Distinguishing Effects and Spurious Effects

This is one of the main challenges in statistics. All practitioners will continually need to evaluate their analyses and question if the effects they find are real.

It is all too common for practitioners to fit overly complicated models to small data sets, find small (but ‘significant’) effects, and try to publish these results with minimal self-criticism.

avoid doing this

This is part of the debate about how p-values are often contrived through over-fitting models. A “significant result” is not necessarily significant. Vice-versa, a biologically meaningful difference (effect size) is not always significant to the p<0.05 value.
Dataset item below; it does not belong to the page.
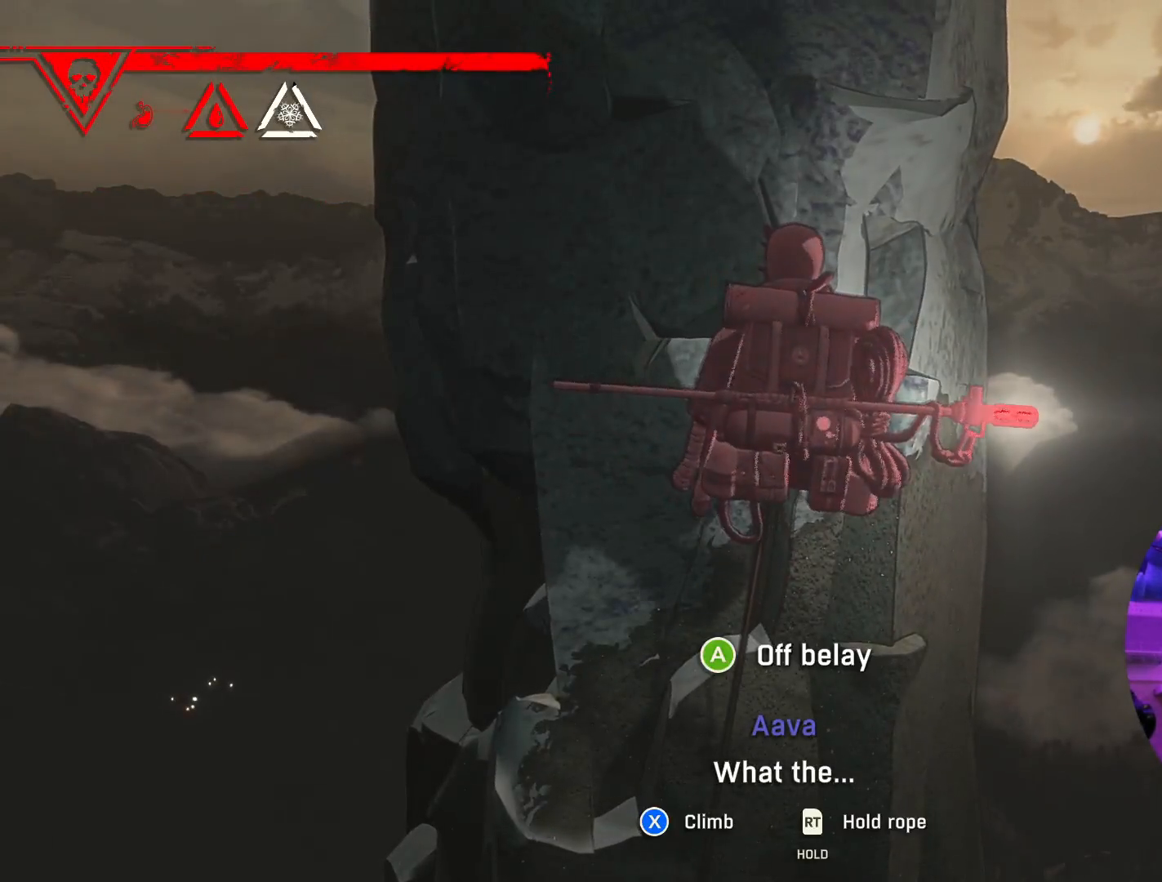
{"buttons": [], "left_stick": "center", "right_stick": "center", "events": []}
The following example is mostly taken from Richard McElreath’s book,“Statistical Rethinking” (Chapter 5)

If I can recommend you one book for using statistics in science - I recommend you this book.
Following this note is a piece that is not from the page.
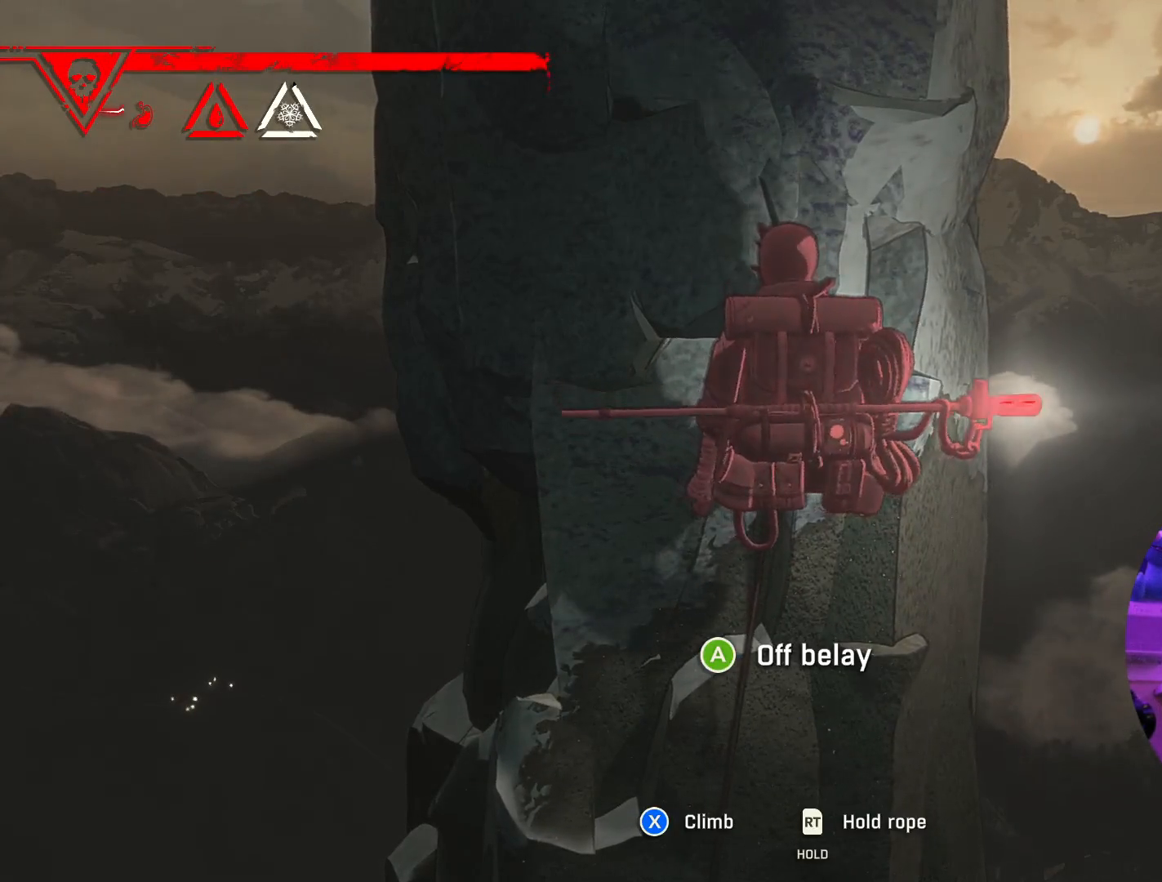
{"buttons": [], "left_stick": "center", "right_stick": "center", "events": []}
Part 1: The utility of power analysis to check your sample and effect sizes

library(tidyverse)

## ── Attaching packages ─────────────────────────────────────────────── tidyverse 1.2.1.9000 ──

## ✔ ggplot2 3.2.0          ✔ purrr   0.3.2     
## ✔ tibble  2.1.3          ✔ dplyr   0.8.3.9000
## ✔ tidyr   0.8.3          ✔ stringr 1.4.0     
## ✔ readr   1.3.1          ✔ forcats 0.4.0

## ── Conflicts ─────────────────────────────────────────────────────── tidyverse_conflicts() ──
## ✖ dplyr::filter() masks stats::filter()
## ✖ dplyr::lag()    masks stats::lag()

dat <- read_csv("WaffleDivorce.csv") # read data in

## Parsed with column specification:
## cols(
##   Location = col_character(),
##   Loc = col_character(),
##   Population = col_double(),
##   MedianAgeMarriage = col_double(),
##   Marriage = col_double(),
##   Marriage.SE = col_double(),
##   Divorce = col_double(),
##   Divorce.SE = col_double(),
##   WaffleHouses = col_double(),
##   South = col_double(),
##   Slaves1860 = col_double(),
##   Population1860 = col_double(),
##   PropSlaves1860 = col_double()
## )

glimpse(dat) # quickly see how the data was read

## Observations: 50
## Variables: 13
## $ Location          <chr> "Alabama", "Alaska", "Arizona", "Arkansas", "C…
## $ Loc               <chr> "AL", "AK", "AZ", "AR", "CA", "CO", "CT", "DE"…
## $ Population        <dbl> 4.78, 0.71, 6.33, 2.92, 37.25, 5.03, 3.57, 0.9…
## $ MedianAgeMarriage <dbl> 25.3, 25.2, 25.8, 24.3, 26.8, 25.7, 27.6, 26.6…
## $ Marriage          <dbl> 20.2, 26.0, 20.3, 26.4, 19.1, 23.5, 17.1, 23.1…
## $ Marriage.SE       <dbl> 1.27, 2.93, 0.98, 1.70, 0.39, 1.24, 1.06, 2.89…
## $ Divorce           <dbl> 12.7, 12.5, 10.8, 13.5, 8.0, 11.6, 6.7, 8.9, 6…
## $ Divorce.SE        <dbl> 0.79, 2.05, 0.74, 1.22, 0.24, 0.94, 0.77, 1.39…
## $ WaffleHouses      <dbl> 128, 0, 18, 41, 0, 11, 0, 3, 0, 133, 381, 0, 0…
## $ South             <dbl> 1, 0, 0, 1, 0, 0, 0, 0, 0, 1, 1, 0, 0, 0, 0, 0…
## $ Slaves1860        <dbl> 435080, 0, 0, 111115, 0, 0, 0, 1798, 0, 61745,…
## $ Population1860    <dbl> 964201, 0, 0, 435450, 379994, 34277, 460147, 1…
## $ PropSlaves1860    <dbl> 4.5e-01, 0.0e+00, 0.0e+00, 2.6e-01, 0.0e+00, 0…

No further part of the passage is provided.